* _Given data_:
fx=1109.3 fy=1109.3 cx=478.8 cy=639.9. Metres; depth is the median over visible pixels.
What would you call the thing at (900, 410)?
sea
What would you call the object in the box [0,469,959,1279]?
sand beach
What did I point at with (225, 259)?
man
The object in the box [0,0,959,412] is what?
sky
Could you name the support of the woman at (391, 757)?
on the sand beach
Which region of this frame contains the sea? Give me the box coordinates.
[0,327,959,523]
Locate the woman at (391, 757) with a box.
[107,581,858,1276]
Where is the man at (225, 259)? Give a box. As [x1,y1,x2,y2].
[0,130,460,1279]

* * *

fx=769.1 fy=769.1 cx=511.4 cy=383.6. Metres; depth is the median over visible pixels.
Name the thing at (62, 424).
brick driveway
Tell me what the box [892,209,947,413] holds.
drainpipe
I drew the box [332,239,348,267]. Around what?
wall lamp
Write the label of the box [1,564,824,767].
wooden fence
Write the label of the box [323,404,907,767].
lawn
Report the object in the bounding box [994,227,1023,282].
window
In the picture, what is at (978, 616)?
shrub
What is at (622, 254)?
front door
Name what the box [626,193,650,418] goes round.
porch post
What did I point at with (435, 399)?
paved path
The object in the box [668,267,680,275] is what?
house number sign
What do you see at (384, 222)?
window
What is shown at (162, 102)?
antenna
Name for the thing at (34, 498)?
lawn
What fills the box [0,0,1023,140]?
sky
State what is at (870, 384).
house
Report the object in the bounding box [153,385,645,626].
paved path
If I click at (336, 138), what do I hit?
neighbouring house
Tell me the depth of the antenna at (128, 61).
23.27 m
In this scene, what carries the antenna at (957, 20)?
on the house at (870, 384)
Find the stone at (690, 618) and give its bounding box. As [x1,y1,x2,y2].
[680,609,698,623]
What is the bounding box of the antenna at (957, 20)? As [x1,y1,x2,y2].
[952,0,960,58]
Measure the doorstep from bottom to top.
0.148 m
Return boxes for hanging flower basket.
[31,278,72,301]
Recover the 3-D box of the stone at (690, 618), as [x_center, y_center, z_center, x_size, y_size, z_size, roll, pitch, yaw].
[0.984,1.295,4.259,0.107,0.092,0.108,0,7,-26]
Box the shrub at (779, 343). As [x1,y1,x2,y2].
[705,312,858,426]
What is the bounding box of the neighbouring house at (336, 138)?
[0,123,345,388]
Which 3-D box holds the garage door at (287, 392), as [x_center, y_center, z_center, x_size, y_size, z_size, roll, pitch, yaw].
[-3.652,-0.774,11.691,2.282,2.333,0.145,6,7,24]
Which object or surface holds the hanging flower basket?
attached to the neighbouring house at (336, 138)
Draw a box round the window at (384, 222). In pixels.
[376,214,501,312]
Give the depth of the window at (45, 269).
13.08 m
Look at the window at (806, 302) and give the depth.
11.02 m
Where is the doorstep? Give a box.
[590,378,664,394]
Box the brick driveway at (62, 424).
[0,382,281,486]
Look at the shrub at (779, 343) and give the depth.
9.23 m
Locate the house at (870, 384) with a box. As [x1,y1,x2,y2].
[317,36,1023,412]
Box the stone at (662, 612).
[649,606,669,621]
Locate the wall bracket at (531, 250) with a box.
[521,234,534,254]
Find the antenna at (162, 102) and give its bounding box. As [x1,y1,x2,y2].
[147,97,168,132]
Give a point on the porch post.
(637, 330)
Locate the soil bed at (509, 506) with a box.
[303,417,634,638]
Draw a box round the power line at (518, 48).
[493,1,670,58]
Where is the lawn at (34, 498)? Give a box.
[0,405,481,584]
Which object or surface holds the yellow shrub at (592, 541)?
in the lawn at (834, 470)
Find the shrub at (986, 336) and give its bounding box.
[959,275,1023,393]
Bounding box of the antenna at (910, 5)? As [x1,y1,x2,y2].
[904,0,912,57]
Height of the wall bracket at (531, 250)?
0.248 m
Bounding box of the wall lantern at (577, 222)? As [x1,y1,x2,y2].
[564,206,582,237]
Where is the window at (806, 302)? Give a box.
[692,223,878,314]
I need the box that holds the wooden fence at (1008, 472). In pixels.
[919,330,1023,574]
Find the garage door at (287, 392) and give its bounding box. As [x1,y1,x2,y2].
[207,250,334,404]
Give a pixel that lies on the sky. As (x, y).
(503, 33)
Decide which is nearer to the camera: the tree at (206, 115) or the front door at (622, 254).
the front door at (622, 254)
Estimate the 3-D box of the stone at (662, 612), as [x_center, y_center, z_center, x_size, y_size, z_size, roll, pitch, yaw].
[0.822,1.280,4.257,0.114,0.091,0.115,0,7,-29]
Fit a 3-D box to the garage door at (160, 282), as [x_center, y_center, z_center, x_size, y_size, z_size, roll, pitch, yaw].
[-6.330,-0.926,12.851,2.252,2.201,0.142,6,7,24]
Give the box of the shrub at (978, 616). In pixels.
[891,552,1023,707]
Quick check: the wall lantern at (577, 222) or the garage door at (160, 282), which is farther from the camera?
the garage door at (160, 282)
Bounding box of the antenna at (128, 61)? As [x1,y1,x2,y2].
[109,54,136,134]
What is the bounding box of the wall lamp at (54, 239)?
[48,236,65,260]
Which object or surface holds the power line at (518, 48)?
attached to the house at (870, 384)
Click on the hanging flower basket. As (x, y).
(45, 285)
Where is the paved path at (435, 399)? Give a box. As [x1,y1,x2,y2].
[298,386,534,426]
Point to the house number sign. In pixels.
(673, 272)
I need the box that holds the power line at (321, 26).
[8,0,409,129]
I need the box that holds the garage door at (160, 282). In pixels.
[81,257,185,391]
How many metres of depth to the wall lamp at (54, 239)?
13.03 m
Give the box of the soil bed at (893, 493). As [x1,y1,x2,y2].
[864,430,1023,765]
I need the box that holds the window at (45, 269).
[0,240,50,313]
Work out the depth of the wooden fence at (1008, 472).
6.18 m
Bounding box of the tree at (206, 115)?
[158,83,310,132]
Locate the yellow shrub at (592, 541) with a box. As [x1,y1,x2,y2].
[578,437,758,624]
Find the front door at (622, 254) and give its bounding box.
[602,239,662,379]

---

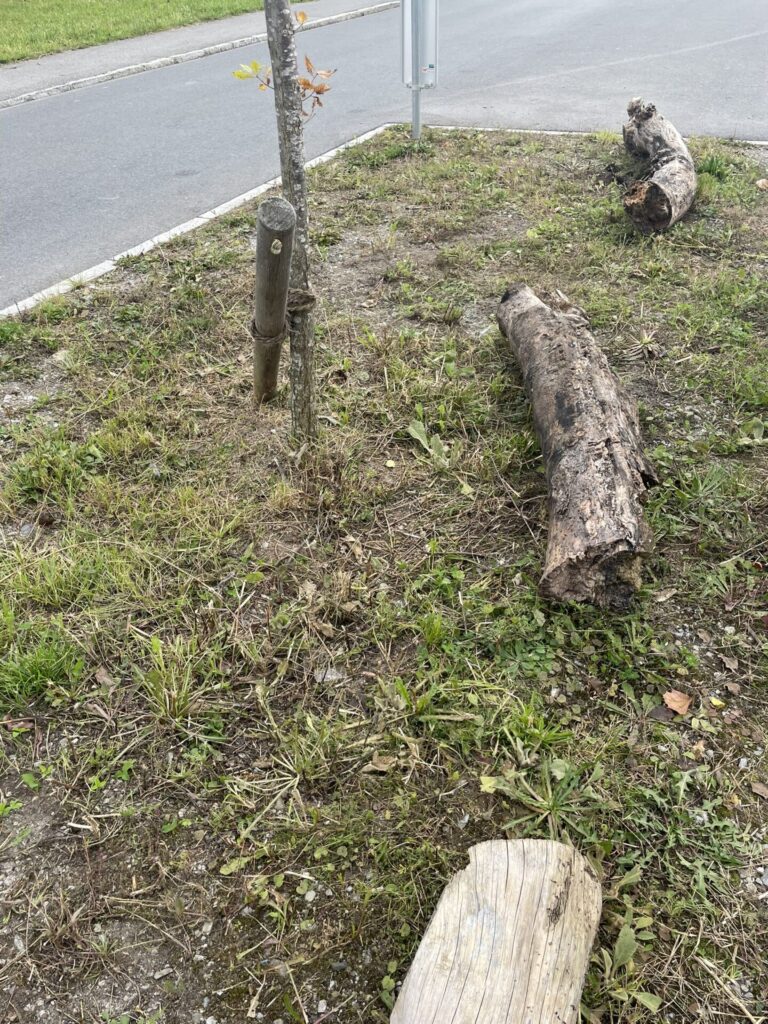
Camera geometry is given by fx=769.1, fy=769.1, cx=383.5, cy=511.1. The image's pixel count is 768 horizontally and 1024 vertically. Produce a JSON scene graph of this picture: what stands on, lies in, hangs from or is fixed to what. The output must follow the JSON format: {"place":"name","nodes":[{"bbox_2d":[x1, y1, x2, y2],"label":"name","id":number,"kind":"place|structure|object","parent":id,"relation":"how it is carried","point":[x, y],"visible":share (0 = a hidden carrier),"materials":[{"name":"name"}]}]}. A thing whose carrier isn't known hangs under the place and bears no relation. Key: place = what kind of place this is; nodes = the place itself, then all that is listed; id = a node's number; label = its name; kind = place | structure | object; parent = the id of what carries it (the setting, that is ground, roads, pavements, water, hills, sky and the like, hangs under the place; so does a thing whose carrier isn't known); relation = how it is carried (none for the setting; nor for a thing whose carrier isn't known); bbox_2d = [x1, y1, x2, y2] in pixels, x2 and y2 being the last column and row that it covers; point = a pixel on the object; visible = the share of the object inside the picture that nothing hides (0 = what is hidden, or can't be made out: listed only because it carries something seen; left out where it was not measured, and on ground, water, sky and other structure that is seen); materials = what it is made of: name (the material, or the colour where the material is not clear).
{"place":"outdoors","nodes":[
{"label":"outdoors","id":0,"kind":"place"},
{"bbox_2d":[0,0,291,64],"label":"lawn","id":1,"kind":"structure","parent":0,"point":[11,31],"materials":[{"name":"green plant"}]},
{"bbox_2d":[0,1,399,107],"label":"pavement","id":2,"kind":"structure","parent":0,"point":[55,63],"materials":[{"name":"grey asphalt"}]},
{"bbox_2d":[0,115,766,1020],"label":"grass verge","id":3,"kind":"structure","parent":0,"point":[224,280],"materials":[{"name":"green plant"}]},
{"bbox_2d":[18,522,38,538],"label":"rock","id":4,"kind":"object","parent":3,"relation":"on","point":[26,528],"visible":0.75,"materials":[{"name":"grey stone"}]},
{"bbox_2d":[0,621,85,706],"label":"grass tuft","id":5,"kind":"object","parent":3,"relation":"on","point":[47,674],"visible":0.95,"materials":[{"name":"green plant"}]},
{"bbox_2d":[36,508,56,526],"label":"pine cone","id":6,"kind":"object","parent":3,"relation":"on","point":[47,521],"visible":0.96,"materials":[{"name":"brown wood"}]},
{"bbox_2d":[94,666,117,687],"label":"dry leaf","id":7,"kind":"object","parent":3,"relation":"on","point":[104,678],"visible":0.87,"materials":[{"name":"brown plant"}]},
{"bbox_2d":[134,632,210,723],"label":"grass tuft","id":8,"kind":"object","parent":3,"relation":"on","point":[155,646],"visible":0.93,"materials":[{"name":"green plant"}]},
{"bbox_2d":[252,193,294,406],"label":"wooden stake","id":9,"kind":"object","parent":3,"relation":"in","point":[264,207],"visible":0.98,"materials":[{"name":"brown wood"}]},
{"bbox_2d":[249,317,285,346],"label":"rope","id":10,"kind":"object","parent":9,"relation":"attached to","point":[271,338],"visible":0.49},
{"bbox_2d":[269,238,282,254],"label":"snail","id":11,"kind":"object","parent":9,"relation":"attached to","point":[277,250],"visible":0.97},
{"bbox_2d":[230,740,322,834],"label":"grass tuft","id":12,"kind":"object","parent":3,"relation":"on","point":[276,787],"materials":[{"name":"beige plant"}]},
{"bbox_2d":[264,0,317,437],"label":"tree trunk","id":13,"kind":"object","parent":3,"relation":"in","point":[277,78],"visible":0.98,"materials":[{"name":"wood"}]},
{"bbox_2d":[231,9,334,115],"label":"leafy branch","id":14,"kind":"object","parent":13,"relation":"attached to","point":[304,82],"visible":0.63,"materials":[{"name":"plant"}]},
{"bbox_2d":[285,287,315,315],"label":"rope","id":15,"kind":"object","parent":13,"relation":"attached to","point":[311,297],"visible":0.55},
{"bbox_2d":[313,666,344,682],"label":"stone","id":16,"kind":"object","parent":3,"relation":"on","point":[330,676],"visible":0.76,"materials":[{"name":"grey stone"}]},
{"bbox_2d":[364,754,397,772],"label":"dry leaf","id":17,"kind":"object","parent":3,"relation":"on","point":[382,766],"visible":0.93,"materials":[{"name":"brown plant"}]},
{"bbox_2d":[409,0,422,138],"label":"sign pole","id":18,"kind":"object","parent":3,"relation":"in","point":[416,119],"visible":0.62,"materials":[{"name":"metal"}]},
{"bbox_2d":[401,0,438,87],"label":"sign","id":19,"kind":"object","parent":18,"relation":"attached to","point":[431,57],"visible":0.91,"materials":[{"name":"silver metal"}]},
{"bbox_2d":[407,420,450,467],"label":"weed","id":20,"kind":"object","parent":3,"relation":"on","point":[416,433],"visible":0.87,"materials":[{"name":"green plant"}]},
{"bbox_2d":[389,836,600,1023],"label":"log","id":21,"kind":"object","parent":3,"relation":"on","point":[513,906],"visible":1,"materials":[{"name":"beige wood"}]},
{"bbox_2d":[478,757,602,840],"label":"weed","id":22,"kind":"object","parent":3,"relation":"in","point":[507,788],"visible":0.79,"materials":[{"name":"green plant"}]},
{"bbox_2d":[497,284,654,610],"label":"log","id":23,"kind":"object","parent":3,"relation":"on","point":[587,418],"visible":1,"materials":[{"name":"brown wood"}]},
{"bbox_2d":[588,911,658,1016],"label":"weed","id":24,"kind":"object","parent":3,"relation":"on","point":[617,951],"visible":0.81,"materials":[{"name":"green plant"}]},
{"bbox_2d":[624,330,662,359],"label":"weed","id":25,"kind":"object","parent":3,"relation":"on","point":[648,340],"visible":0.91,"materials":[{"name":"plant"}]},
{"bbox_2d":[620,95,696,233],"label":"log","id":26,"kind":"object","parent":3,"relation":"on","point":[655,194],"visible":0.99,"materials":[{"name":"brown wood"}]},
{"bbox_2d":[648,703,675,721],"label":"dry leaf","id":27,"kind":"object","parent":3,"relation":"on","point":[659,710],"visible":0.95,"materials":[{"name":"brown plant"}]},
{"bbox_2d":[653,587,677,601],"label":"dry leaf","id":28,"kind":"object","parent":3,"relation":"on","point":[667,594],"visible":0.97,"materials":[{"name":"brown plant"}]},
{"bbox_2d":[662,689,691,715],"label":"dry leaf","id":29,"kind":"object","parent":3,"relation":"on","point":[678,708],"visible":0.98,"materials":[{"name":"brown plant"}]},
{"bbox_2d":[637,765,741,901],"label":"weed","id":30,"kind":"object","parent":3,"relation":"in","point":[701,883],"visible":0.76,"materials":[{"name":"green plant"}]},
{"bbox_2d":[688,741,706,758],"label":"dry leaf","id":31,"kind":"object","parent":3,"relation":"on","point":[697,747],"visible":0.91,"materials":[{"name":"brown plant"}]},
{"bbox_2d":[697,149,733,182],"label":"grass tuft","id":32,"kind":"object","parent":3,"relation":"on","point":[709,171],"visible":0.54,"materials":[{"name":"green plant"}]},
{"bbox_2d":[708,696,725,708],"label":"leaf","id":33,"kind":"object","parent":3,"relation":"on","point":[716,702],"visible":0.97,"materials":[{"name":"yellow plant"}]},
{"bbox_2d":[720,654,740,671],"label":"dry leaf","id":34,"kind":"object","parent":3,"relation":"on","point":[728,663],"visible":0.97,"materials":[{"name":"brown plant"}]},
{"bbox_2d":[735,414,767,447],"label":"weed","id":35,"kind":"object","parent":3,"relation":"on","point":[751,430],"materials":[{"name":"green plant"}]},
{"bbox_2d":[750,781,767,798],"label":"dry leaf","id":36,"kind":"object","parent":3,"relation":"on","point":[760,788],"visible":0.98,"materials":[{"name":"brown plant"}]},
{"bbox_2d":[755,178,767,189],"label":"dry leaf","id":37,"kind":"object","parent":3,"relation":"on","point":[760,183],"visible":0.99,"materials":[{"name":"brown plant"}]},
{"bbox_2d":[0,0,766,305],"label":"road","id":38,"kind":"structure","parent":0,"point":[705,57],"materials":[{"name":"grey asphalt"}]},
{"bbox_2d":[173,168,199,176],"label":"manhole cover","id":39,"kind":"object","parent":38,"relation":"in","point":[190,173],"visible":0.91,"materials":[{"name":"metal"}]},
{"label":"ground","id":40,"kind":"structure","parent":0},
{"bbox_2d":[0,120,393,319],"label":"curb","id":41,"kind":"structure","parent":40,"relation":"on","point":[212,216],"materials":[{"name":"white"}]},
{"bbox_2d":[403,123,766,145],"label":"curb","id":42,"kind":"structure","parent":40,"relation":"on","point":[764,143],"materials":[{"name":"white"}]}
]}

* _What to work on_:
Copy each line in the data that holds the word "median".

* _Result of the exercise_:
fx=1109.3 fy=1109.3 cx=478.8 cy=639.9. Metres; depth is the median over visible pixels.
fx=769.1 fy=769.1 cx=511.4 cy=383.6. Metres; depth is the median over visible pixels.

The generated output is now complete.